Re: E-Bike recommendations - getting back to commuting
« Reply #13 on: 14 September, 2023, 03:22:33 pm »
I have a Gazelle Grenoble C380 (or whatever it's called)- with the Enviolo hub gears. I've only used the car to get to work once since I got it this year. The Enviolo system is pretty nifty and the e-assist means I don't get sweaty enough to get changed. Battery does me a week on a 15mile round trip easily.

It's very sit up and beg, which I absolutely love; the Ultimate model from Gazelle has a more assertive set up. It was quite expensive but it has saved me around 60 miles petrol a week.

However, it's built like an absolute tank and I wouldn't fancy having to hoof it up a bridge and back down the other side; it does have walk assist so if there's a channel for bike wheels on the bridge you might be ok.

Re: E-Bike recommendations - getting back to commuting
« Reply #14 on: 25 September, 2023, 12:06:56 pm »
Drop bars means an element of speed and aerodynamics, this goes against most e bikes.

The easiest way to get more speed on my sit up and beg ebike (for the same power assist) is to get my head down, tuck my elbows in etc, and I get a bit more speed, but I look like a dick.  My bike is ludicrously heavy, but it's got a 6 year on the back for a lot of the time, and I'd rather have an integrated rack rated for a child seat.

The power assist should cut off over a certain speed, and those speeds are very easy to attain on a road bike.

I've commuted by ebike for just over a year, and am now at 2600 miles. There was a month where I went back to my normal bike, as I had a rear puncture,  and the slime didn't fix it instantly, but it was easier just to swap bikes for a bit, rather than watch several instructional youtube vids and getting the toolbox out.

I charge every couple of days, but some days I do 17 hilly miles, some days just 8 as a normal commute, working from home 0.   My range varies depending on level of power assist.  The only time I use gears is when I've accidentally out of battery (happened once or twice in a year after unexpected long journeys, and I'd forgotten to charge) otherwise I just use 1 or 2 gears.

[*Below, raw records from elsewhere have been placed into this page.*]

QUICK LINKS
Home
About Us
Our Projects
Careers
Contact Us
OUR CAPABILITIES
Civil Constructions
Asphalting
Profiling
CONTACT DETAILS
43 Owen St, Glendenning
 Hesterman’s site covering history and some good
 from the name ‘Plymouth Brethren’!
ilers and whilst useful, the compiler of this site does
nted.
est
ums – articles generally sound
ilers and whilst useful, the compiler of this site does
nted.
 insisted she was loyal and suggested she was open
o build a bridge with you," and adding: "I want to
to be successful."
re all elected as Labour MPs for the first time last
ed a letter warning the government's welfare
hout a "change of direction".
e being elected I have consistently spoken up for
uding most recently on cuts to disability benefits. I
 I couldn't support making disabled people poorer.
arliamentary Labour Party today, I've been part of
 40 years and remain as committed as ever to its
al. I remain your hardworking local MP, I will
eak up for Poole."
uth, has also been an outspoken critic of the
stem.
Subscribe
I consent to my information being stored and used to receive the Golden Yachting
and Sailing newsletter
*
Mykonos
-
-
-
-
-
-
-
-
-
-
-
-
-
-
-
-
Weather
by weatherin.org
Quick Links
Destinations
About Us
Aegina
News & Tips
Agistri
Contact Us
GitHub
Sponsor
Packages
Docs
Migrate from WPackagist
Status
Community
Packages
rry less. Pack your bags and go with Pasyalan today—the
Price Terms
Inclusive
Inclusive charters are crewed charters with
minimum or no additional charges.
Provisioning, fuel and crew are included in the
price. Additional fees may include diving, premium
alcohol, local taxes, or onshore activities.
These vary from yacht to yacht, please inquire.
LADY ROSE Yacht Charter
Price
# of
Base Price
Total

If you can commute fixie, single speed with power assist should be easily doable.

I'd look at the single speeds with gates drives

https://www.tenways.com/pages/cgo600-pro

Shove a light rack on the back and throw on luggage. Also not too heavy bike wise.

Gates drives have also revolutionised carrying your bike, you no longer get covered in oil and it's fantastic. My e bike has a chain, but my daughter's bike is gates drive, and they are so clean.


Re: E-Bike recommendations - getting back to commuting
« Reply #15 on: 11 January, 2024, 11:08:23 pm »
I'm a bit late to this party, and you may have got something already, but I got a Vitus E-Substance Carbon Rival Gravel Bike from Wiggle, at 40% off. It fulfils many of your requirements, although it is not a hub-geared bike, it's got a 1×11 derailleur set-up.

it does have some mounting points, so I've got mudguards and a rack fitted to mine, although how much weight you'd want to put on those is open to debate. You'd have to fit those yourself, as well as lights (or get a shop to do it). The battery is easily removed (with the motor, but the entire drivepack unit is not very heavy).

Currently they're out of stock of all of the Vitus e-bikes, but they do say "Stock expected soon". They are replenishing some out of stock items, but the heavy discounts don't seem to appear against these bikes now. If they do get stock in, it's possible that they may discount again, but I suspect you'll just have to keep your eyes on the website and see what happens. There's obviously also a risk with purchasing something from a company In Administration, but should the worst happen, you'd probably get Debit/Credit card charges back (or from the Administrator).